Helping Someone Through Suffering

We all suffer. It’s part of the human condition. We also journey with those who suffer: friends, family, neighbors, co-workers. As people of faith, we often find ourselves wonder what to say, wondering what to do. As a result, we often offer up platitudes and pep talks to people in their pain, minimizing what they’re feeling in an effort to “fast track” them into recovery. But we’d think twice about these pithy little statements if we realized how harmful they are to people in pain.

Eugene Peterson writes about this in his Study Notes in Conversations:

Nothing does more to demean the person who suffers than to busy oneself in fixing him or her up.

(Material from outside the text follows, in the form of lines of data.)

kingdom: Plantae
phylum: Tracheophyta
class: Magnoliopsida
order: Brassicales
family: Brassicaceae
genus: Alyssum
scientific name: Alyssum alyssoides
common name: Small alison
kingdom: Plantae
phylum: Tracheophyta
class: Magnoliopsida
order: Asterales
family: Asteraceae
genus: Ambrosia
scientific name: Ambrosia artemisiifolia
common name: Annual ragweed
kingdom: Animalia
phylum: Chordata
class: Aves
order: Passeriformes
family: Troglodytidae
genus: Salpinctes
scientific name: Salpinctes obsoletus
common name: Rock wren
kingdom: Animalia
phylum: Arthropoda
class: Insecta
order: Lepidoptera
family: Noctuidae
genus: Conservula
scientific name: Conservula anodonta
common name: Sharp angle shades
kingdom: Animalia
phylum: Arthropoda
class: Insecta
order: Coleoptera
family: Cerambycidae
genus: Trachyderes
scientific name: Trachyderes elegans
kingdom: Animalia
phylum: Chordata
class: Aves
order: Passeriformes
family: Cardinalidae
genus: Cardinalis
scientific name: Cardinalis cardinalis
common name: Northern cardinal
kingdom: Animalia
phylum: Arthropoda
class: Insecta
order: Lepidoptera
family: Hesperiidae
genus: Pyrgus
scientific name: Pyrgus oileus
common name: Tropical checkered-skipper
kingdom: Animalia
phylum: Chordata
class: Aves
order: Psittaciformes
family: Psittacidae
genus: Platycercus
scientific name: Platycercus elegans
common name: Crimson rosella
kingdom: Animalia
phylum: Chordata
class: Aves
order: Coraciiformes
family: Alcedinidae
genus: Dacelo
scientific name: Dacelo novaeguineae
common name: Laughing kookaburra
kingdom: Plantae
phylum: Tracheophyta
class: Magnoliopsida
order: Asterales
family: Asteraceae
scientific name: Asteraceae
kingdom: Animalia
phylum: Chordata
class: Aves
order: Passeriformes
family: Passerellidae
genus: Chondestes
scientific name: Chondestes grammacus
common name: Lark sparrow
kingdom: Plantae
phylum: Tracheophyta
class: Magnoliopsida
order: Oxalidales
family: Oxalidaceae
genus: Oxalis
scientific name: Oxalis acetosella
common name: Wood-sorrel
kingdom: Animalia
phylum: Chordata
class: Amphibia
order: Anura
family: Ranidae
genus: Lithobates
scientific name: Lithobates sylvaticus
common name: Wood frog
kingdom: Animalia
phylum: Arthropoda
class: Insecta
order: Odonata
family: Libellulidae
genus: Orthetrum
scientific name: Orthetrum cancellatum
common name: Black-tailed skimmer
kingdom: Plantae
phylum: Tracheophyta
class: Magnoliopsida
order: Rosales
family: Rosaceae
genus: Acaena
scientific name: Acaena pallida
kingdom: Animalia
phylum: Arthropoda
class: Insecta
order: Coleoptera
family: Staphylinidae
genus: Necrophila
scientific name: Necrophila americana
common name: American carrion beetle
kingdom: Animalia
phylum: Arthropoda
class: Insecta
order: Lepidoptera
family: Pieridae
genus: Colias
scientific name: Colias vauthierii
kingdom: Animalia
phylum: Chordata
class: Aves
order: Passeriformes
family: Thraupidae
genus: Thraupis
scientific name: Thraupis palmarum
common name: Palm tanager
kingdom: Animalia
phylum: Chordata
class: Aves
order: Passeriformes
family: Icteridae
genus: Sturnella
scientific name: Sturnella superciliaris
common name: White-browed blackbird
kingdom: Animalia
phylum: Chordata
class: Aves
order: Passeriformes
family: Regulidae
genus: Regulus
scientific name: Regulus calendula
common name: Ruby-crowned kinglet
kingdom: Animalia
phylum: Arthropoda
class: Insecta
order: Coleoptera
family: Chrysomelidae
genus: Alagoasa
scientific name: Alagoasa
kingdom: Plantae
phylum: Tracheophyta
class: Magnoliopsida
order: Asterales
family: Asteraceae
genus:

And nothing can provide more meaning to suffering than taking the suffering seriously, offering our companionship, and waiting in the dark with that person for the coming of dawn.

I love Peterson’s phrase, “waiting in the dark with that person for the coming of dawn.” If you want to know how to help someone through suffering, take this metaphor to heart.

Instead of speaking, listen.

Instead of smiling, cry.

Instead of praying, sit.

Offer your companionship. Enter into this moment with your friend and journey with them as far as they ask you to. The time will come for speaking, smiling, praying. But our immediate posture should be less active. Choose to be present, nothing more.

Instead of turning on the lights, sit with them in the dark and wait for dawn.

Wait for the One who bids dawn come in the first place.

“…there is a friend who sticks closer than a brother.” — Prov. 18.24

This entry was posted in Disappointment, Faith and tagged , , , , . Bookmark the permalink.

1 Response to Helping Someone Through Suffering

  1. What came to mind as I was reading your entry was the cliche: “What would Jesus do?” Yes, it is a cliche, but is it not also the standard of the Christian walk? Are we not to follow the example of Jesus when he walked on the earth? We are the physical hands and feet of God on this earth; we are His representatives to those around us. We have the Spirit of God living in us. You are correct. People don’t need someone to rescue them, to fix them up, or to rush them along their journey of grief. They don’t need platitudes. Those who deeply grieve need someone who cares, someone who will take the time to enter into their grief and just be with them to show God’s love.